The pharmaceutical industry’s AI revolution isn’t arriving through miracle molecule discovery. It’s sneaking in through paperwork.
While tech headlines obsess over AI designing breakthrough drugs from scratch, pharmaceutical executives gathered at the recent JP Morgan Healthcare Conference revealed a different story. The real gains? Automating the mountain of administrative tasks that make drug development so painfully slow and expensive.

Key Takeaways:
- AI tools are compressing weeks of clinical trial site selection into hours and trimming months off regulatory document preparation
- GSK saved approximately $10.87 million on late-stage asthma drug trials using digital and AI tools last year
- Industry consultants predict AI could boost clinical development productivity by 35-45% within five years
Bringing a single drug to market typically devours a decade and $2 billion. Most of that time vanishes into tasks far removed from laboratory brilliance: tracking thousands of regulatory documents, recruiting trial participants, cross-checking data across dozens of countries. This is where AI has found its first real foothold.
“Everything else that’s around that needs to be as efficient and as small as possible,” Teva Pharmaceutical CEO Richard Francis explained. “This is where I think AI digitization, modernization, process improvement, all the unsexy stuff that we get actually quite excited about, makes a difference.”
The Paper Mountain Problem
AstraZeneca, Roche, Pfizer, and smaller biotechs like Spyre and Nuvalent all described wrestling with identical challenges. Thousands of pages covering clinical results, safety data, and manufacturing records must be compiled, verified for consistency across multiple countries, and submitted to regulators. Outside contractors typically handle much of this work at substantial cost.
AstraZeneca Chief Financial Officer Aradhana Sarin noted that documents must be cross-checked and kept consistent across geographies—a painstaking process ripe for automation.
Venture capital is flowing toward these operational bottlenecks. Andreessen Horowitz general partner Jorge Conde recently invested $4.3 million in Alleviate Health, a startup targeting what he calls drug development’s “messy middle.” Trial enrollment functions like a “leaky funnel,” he explained, with participants dropping out at every stage. Alleviate aims to deploy AI for patient outreach, education, screening, and scheduling.
Novartis Turns Hours Into Minutes
The most striking example comes from Novartis.
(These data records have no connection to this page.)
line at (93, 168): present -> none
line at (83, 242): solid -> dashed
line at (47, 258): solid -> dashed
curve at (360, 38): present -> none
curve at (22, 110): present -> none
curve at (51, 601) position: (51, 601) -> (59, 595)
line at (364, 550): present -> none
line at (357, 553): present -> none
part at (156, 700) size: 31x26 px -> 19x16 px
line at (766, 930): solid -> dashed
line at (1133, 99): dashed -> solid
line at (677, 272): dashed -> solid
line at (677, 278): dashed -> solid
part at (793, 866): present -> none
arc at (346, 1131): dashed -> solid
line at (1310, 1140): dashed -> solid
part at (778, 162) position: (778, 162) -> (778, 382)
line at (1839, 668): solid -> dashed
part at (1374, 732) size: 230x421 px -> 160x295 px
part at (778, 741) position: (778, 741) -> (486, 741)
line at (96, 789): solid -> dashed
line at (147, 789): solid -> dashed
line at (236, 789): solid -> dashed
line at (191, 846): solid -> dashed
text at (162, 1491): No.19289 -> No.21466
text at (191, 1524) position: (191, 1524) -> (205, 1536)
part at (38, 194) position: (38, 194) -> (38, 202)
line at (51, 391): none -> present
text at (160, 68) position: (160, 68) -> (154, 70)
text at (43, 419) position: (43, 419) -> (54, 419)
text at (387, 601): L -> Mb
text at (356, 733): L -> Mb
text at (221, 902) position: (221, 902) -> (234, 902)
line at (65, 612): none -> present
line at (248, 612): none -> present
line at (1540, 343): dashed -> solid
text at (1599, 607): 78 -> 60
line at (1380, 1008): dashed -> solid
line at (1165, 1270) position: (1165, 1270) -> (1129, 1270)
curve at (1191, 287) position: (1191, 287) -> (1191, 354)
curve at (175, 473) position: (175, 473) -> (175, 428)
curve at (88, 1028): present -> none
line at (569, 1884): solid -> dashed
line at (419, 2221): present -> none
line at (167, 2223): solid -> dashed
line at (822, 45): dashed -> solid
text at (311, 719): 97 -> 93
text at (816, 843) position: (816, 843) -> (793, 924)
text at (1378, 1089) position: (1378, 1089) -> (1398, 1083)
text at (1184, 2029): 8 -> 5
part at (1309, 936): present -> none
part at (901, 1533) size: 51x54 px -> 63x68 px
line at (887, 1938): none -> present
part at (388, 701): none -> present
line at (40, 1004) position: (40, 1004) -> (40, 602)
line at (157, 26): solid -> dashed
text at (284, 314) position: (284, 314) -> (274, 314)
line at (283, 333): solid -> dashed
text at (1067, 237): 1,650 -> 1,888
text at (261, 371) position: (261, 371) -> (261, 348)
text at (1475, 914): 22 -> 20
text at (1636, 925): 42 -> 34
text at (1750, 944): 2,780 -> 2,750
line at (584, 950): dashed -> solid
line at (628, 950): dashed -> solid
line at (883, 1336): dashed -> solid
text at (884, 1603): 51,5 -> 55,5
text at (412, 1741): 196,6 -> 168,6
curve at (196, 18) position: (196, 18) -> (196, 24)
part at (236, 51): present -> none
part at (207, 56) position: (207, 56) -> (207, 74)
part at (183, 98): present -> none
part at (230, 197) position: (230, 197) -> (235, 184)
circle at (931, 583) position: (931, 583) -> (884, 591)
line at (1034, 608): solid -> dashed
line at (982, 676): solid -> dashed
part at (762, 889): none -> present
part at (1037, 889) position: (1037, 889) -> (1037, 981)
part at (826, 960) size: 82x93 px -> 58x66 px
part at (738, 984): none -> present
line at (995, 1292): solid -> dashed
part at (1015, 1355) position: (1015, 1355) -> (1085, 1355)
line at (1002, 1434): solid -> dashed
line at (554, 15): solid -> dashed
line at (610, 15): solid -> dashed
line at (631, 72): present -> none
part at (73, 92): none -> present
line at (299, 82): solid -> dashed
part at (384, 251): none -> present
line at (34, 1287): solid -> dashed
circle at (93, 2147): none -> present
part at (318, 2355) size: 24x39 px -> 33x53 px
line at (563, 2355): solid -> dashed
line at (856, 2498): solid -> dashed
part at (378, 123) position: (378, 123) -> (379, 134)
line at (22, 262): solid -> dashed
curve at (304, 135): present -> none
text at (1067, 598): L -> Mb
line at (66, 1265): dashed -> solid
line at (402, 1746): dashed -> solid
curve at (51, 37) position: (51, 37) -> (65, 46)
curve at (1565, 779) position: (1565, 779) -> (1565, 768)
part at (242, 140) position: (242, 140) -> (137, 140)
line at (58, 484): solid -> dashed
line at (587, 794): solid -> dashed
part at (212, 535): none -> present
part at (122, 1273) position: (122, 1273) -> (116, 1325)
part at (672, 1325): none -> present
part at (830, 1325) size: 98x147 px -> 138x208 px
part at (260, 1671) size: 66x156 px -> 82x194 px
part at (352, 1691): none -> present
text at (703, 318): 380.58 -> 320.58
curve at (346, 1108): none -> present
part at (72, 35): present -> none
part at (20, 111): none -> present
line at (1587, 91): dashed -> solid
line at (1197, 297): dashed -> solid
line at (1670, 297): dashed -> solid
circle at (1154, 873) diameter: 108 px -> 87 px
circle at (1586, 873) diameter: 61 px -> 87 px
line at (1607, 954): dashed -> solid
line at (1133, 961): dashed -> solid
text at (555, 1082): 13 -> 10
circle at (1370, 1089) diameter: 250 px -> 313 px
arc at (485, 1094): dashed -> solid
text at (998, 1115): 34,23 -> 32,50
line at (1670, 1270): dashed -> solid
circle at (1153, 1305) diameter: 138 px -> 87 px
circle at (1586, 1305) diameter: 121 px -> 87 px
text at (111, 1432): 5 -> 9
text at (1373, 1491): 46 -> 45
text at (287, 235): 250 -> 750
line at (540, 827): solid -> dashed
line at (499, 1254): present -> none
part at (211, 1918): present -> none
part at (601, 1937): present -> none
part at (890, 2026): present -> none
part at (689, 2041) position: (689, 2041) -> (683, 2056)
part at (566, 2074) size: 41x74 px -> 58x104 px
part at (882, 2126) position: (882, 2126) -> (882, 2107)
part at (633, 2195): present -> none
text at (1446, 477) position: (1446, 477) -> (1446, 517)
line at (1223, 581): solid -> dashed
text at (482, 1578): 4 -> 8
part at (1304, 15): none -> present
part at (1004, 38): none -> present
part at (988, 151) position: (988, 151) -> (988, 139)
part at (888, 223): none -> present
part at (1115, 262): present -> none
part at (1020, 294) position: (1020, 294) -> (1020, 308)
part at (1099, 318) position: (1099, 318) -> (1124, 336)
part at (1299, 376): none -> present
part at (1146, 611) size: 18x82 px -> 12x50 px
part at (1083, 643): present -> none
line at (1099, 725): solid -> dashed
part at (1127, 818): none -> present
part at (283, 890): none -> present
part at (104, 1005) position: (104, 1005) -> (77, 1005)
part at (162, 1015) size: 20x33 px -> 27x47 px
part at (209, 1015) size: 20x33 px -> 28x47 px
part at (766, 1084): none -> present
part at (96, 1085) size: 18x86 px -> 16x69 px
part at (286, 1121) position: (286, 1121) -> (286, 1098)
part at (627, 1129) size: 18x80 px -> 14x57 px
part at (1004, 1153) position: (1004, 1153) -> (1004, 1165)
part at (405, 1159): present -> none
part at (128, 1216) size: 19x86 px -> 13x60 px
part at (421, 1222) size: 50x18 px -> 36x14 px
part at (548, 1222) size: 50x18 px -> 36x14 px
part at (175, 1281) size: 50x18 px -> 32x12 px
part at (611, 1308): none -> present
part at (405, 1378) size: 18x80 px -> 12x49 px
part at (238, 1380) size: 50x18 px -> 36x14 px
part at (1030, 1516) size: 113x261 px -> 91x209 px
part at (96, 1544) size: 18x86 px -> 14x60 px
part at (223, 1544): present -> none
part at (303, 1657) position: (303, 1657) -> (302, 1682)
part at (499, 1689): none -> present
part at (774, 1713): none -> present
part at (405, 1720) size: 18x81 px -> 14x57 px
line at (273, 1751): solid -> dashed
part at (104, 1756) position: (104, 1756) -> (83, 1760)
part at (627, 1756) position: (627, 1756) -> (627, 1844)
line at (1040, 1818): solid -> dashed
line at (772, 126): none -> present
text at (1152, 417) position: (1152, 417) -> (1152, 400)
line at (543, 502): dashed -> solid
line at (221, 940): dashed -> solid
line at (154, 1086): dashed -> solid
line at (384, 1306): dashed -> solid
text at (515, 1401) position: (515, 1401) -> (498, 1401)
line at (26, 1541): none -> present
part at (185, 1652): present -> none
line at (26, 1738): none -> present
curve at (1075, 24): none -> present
In 2023, the Swiss drugmaker launched a massive cardiovascular outcomes trial for its cholesterol drug Leqvio, enrolling 14,000 participants.
Traditional site selection for such a trial consumes four to six weeks. Novartis completed it in a single two-hour meeting. AI identified higher-performing clinical sites and optimized enrollment so precisely that the company exceeded its participant target by just 13 patients.
“AI becomes augmenting intelligence, not artificial intelligence,” Chief Medical Officer Shreeram Aradhye said.
A company spokesperson confirmed these time savings accumulate to months over a complete drug development program.
Quantifying the Gains
British drugmaker GSK has deployed digital and AI tools to reduce manual data collection and accelerate trial enrollment, targeting a 15% speed increase across all clinical trials. The approach saved roughly 8 million pounds ($10.87 million) on late-stage studies of asthma drug Exdensur, which received U.S. approval last month.
Danish antibody developer Genmab plans to implement Anthropic’s Claude chatbot-powered AI to automate post-trial work. Hisham Hamadeh, Genmab’s head of AI, said the technology will handle data analysis and transform results into graphs, tables, figures, and clinical study reports.
German radiopharmaceuticals company ITM has developed a method to convert lengthy trial reports into FDA template formats—work that previously required several staff members and weeks of effort. The system awaits deployment.
The Waiting Game
TD Cowen analyst Brendan Smith noted that large language models like Microsoft Copilot have become fairly common for administrative tasks across the industry. Yet measuring AI’s full impact on drug development timelines may take another one to three years, he said. Quantifying savings depends heavily on how and where companies deploy these tools.
McKinsey predicted last year that agentic AI—autonomous systems requiring minimal human oversight—could boost clinical development productivity by 35% to 45% within five years.
Major partnerships continue forming. Eli Lilly has teamed with chipmaker Nvidia, betting AI will improve not just efficiency but actual drug success rates.
Still, the question everyone truly wants answered remains unanswered. Amgen research chief Jay Bradner put it directly: “What everybody’s waiting for is the AI drug. When do I get the AI drug?” His answer: “I actually think those molecules are in pipelines right now.”
The proof will come when those pipelines deliver.